» Activity
Would you please copy exactly the line with "What object is framed by [566,702,584,743]?" and all lines that follow it in the data below, through the last one?

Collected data
★ ★ ★ ★ ★

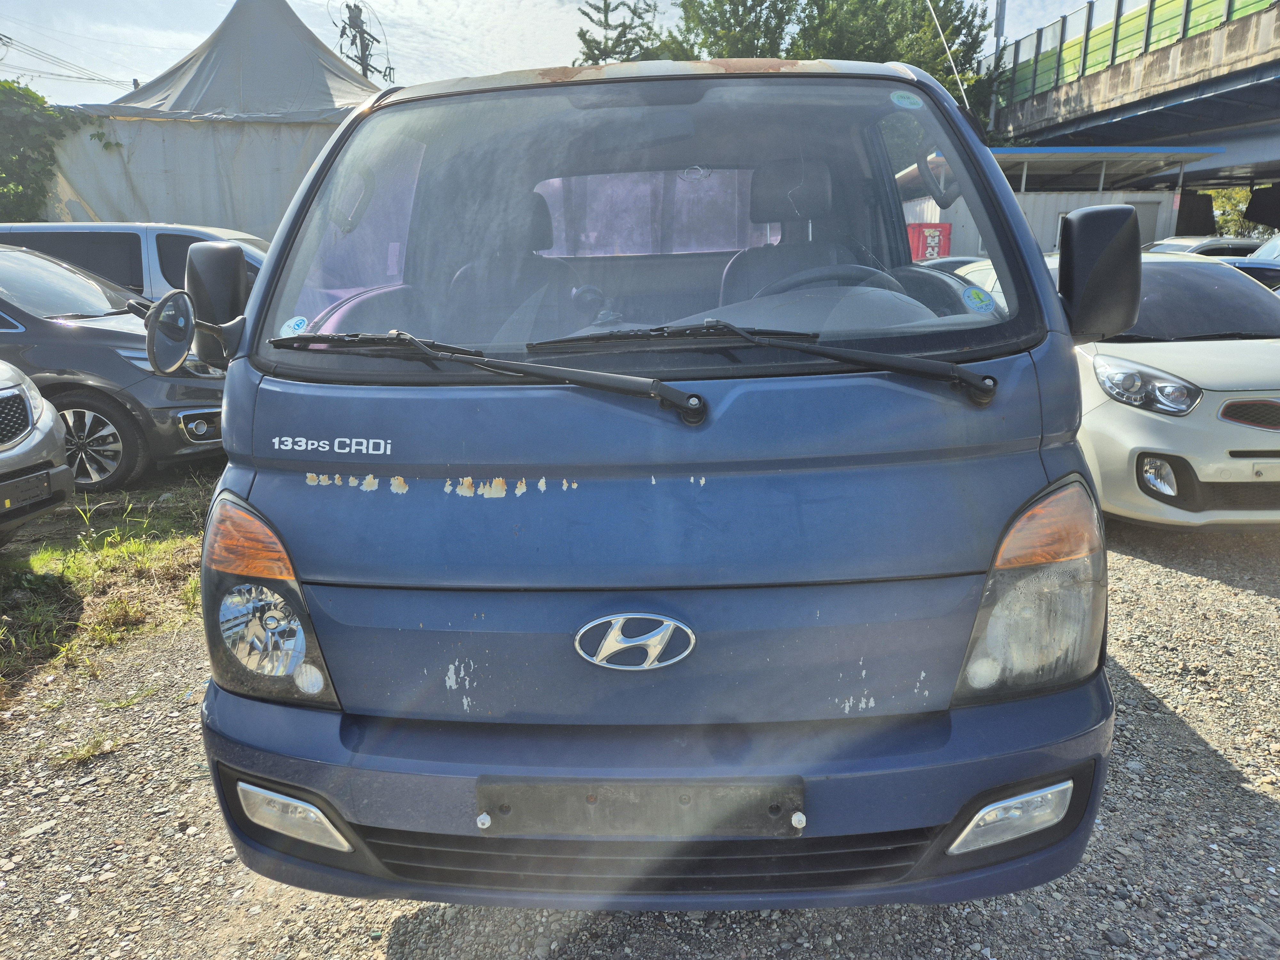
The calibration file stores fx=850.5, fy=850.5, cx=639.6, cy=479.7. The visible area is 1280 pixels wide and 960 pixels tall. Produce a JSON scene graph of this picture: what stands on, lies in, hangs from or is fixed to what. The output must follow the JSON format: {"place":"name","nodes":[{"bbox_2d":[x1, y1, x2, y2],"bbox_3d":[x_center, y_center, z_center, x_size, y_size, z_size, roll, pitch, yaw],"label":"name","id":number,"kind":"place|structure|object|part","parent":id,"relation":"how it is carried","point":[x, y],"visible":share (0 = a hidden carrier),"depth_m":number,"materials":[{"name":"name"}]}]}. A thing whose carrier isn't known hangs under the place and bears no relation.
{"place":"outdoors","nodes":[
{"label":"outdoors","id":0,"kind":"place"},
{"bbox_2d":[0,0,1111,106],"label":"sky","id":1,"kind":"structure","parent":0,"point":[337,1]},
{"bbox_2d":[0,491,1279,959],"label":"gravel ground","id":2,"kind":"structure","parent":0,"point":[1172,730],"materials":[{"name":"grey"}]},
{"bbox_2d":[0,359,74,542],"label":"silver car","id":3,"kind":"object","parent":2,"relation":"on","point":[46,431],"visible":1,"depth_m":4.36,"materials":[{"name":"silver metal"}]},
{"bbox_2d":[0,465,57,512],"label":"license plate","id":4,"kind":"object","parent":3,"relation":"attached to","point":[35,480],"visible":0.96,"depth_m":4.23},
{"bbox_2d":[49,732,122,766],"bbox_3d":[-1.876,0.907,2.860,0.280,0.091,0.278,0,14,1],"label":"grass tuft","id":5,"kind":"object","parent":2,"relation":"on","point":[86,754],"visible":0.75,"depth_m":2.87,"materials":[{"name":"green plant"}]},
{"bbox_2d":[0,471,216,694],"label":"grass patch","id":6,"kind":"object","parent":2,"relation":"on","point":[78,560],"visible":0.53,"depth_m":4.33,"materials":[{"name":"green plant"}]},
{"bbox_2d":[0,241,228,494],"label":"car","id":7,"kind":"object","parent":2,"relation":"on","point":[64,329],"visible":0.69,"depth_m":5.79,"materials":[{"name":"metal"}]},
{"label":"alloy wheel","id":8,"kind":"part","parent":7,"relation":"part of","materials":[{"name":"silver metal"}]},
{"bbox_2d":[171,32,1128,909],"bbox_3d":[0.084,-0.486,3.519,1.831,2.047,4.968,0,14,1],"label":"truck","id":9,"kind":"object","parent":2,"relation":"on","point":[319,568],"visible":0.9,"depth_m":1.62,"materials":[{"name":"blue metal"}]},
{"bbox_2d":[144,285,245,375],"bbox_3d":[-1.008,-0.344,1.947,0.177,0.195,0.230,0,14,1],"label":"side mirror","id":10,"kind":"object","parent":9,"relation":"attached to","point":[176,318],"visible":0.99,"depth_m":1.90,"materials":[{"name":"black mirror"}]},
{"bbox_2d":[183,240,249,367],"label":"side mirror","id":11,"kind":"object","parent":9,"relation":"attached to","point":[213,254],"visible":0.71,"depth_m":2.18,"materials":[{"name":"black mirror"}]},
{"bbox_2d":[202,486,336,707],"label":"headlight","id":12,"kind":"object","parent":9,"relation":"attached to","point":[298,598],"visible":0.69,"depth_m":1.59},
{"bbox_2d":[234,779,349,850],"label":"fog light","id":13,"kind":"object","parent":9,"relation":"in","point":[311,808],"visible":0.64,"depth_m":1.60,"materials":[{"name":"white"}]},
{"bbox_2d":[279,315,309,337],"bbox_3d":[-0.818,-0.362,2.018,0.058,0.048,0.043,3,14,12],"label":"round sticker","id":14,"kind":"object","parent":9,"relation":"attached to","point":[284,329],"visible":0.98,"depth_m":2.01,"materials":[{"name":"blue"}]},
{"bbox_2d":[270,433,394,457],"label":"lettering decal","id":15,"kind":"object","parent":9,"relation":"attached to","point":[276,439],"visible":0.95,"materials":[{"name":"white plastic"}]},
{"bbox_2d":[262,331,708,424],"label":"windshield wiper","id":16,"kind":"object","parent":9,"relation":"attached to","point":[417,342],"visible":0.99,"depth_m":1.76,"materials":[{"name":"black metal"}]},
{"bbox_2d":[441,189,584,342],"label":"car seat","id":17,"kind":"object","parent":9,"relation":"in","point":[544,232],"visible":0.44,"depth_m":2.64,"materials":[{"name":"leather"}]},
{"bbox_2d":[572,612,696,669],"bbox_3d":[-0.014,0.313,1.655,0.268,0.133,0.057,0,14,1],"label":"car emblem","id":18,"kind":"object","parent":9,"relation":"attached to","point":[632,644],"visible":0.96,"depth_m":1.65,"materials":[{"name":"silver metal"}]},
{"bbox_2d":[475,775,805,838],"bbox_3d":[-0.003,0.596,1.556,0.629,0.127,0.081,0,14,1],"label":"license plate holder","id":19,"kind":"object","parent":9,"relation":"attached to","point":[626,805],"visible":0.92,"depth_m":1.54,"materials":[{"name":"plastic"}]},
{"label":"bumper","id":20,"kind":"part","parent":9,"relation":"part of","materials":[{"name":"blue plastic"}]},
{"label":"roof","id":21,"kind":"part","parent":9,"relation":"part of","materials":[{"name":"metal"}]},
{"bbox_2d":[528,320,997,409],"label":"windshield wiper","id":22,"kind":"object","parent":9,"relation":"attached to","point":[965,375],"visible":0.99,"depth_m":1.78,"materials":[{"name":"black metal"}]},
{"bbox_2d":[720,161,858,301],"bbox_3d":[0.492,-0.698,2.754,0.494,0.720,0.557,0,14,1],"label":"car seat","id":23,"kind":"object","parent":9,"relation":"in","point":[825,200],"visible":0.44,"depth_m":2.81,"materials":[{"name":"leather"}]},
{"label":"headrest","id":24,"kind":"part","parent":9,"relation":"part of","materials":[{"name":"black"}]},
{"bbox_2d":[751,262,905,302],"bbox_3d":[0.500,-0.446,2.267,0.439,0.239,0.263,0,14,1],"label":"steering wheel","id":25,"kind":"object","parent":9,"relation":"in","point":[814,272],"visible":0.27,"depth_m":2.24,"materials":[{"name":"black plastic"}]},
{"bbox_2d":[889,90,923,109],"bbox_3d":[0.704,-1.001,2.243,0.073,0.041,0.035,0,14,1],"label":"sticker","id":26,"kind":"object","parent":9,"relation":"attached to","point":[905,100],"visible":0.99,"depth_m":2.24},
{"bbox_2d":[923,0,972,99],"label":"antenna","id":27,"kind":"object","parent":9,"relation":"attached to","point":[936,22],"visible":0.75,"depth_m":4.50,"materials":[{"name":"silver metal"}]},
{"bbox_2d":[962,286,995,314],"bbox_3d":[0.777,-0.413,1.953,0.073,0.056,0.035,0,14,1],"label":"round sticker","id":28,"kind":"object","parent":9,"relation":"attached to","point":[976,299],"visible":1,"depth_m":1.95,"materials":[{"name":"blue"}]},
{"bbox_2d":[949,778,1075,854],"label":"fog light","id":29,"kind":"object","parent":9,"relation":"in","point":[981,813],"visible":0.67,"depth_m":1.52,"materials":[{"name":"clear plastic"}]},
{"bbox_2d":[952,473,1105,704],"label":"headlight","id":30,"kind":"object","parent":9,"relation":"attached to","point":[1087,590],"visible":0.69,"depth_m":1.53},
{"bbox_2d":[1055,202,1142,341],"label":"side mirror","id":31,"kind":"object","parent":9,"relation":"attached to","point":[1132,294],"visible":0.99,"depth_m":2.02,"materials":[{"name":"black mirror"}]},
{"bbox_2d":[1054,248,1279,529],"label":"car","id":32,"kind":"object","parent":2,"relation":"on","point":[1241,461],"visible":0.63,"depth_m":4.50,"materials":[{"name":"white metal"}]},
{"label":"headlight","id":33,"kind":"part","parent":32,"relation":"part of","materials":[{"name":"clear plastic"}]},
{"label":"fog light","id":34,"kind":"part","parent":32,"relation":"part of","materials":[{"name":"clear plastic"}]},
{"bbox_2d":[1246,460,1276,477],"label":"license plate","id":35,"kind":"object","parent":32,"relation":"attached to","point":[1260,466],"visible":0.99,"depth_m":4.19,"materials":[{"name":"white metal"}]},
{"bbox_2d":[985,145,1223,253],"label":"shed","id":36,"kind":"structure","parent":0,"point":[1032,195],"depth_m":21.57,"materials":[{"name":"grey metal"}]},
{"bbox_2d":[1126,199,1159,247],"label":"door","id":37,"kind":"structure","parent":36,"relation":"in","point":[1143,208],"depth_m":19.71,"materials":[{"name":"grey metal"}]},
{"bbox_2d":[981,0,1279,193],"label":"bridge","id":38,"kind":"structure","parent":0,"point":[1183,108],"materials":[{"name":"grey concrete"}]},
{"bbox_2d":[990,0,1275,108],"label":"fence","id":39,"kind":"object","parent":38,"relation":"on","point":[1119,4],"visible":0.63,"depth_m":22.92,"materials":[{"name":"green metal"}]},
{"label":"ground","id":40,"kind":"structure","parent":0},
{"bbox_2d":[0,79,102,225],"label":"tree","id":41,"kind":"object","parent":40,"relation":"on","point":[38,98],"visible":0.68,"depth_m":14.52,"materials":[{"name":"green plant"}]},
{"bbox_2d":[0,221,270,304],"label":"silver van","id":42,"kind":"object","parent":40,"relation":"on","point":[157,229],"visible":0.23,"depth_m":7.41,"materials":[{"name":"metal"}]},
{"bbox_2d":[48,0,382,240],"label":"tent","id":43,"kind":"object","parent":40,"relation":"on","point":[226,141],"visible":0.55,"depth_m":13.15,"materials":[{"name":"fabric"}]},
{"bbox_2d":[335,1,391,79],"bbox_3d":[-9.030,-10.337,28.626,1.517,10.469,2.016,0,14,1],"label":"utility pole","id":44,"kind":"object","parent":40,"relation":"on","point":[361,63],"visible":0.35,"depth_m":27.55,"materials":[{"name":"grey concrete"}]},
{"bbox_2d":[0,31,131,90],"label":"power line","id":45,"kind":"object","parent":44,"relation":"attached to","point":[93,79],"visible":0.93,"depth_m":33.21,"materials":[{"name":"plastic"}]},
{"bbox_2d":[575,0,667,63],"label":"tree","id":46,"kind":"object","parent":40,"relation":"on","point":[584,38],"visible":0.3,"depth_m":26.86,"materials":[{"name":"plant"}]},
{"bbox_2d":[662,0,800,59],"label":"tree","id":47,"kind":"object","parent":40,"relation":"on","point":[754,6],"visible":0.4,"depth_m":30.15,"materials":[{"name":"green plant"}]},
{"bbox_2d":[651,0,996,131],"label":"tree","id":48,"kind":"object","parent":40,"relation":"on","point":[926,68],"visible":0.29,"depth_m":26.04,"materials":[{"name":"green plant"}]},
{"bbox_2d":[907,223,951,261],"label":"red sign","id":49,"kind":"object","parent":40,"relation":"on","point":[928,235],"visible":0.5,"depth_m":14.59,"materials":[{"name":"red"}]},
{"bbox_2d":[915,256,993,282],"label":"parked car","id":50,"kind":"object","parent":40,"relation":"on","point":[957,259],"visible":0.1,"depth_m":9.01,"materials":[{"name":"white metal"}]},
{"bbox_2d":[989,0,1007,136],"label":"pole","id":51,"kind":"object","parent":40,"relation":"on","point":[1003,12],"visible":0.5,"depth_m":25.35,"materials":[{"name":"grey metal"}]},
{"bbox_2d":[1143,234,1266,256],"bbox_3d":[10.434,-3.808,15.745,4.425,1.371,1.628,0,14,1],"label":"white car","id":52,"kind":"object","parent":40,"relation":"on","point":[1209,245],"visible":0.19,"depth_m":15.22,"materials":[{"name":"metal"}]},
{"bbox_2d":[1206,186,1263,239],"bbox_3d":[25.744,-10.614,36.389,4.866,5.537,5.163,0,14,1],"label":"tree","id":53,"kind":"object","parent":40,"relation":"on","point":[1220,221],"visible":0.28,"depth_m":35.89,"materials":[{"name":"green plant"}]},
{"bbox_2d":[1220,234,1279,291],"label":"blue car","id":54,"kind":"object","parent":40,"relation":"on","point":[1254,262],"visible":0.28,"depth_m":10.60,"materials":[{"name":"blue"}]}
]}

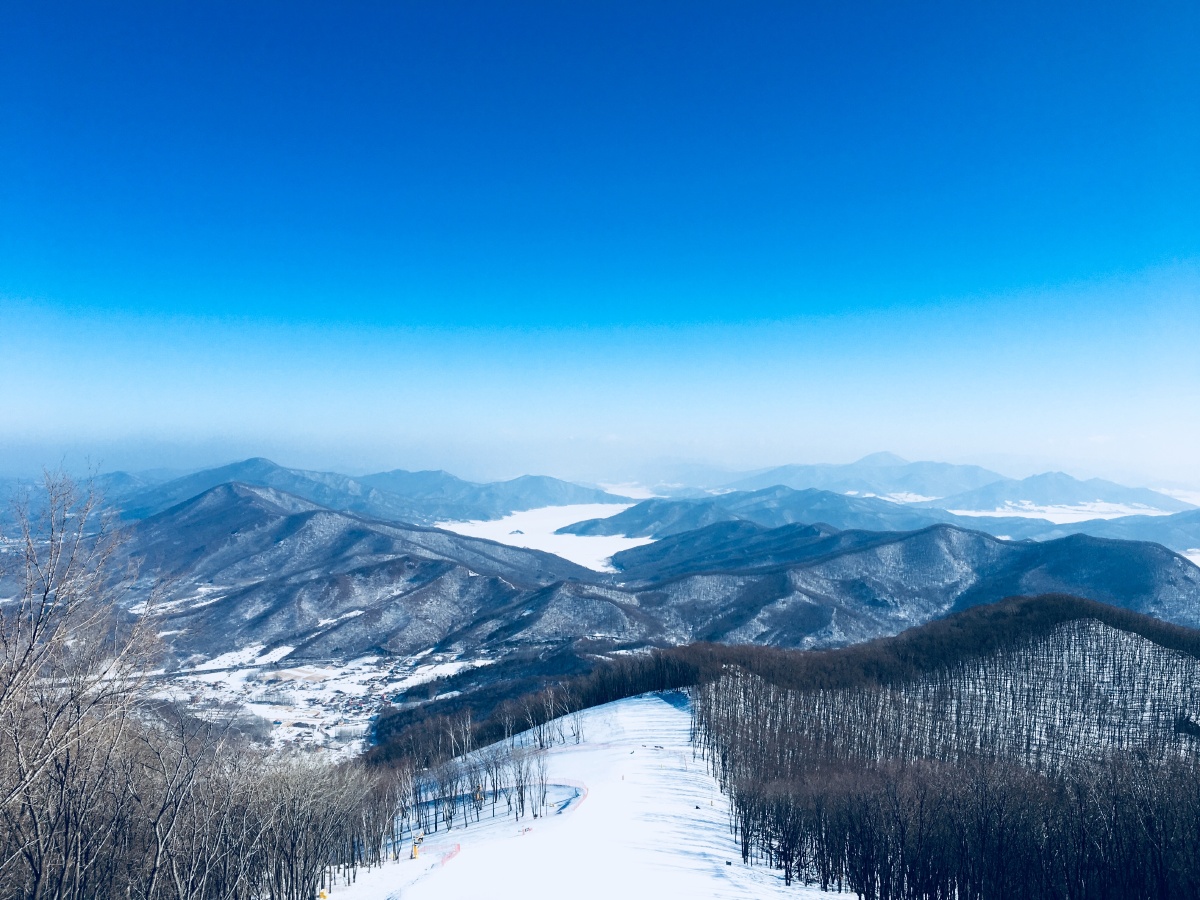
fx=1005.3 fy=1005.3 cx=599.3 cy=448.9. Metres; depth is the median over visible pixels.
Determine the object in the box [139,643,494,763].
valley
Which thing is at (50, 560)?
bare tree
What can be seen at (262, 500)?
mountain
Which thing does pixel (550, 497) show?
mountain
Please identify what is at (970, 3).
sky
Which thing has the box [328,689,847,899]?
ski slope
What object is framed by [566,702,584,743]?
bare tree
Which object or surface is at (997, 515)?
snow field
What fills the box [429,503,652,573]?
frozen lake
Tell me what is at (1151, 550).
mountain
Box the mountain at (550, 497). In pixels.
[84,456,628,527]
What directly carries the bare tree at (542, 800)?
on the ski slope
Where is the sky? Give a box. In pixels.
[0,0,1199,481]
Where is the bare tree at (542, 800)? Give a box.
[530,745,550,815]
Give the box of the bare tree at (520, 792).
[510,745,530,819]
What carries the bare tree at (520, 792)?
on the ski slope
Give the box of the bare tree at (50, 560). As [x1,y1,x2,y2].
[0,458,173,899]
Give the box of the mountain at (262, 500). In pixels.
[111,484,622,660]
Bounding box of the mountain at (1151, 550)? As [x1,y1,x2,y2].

★ ★ ★ ★ ★

» Response
What object is framed by [566,702,584,743]?
bare tree
Which object or surface is at (997, 515)?
snow field
What fills the box [429,503,652,573]?
frozen lake
Tell me what is at (1151, 550).
mountain
Box the mountain at (550, 497). In pixels.
[84,456,628,527]
What directly carries the bare tree at (542, 800)?
on the ski slope
Where is the sky? Give a box. In pixels.
[0,0,1199,481]
Where is the bare tree at (542, 800)? Give a box.
[530,745,550,815]
Give the box of the bare tree at (520, 792).
[510,745,530,819]
What carries the bare tree at (520, 792)?
on the ski slope
Give the box of the bare tree at (50, 560). As [x1,y1,x2,y2].
[0,458,173,899]
Give the box of the mountain at (262, 500). In pixels.
[111,484,622,660]
Bounding box of the mountain at (1151, 550)? As [x1,y1,x2,y2].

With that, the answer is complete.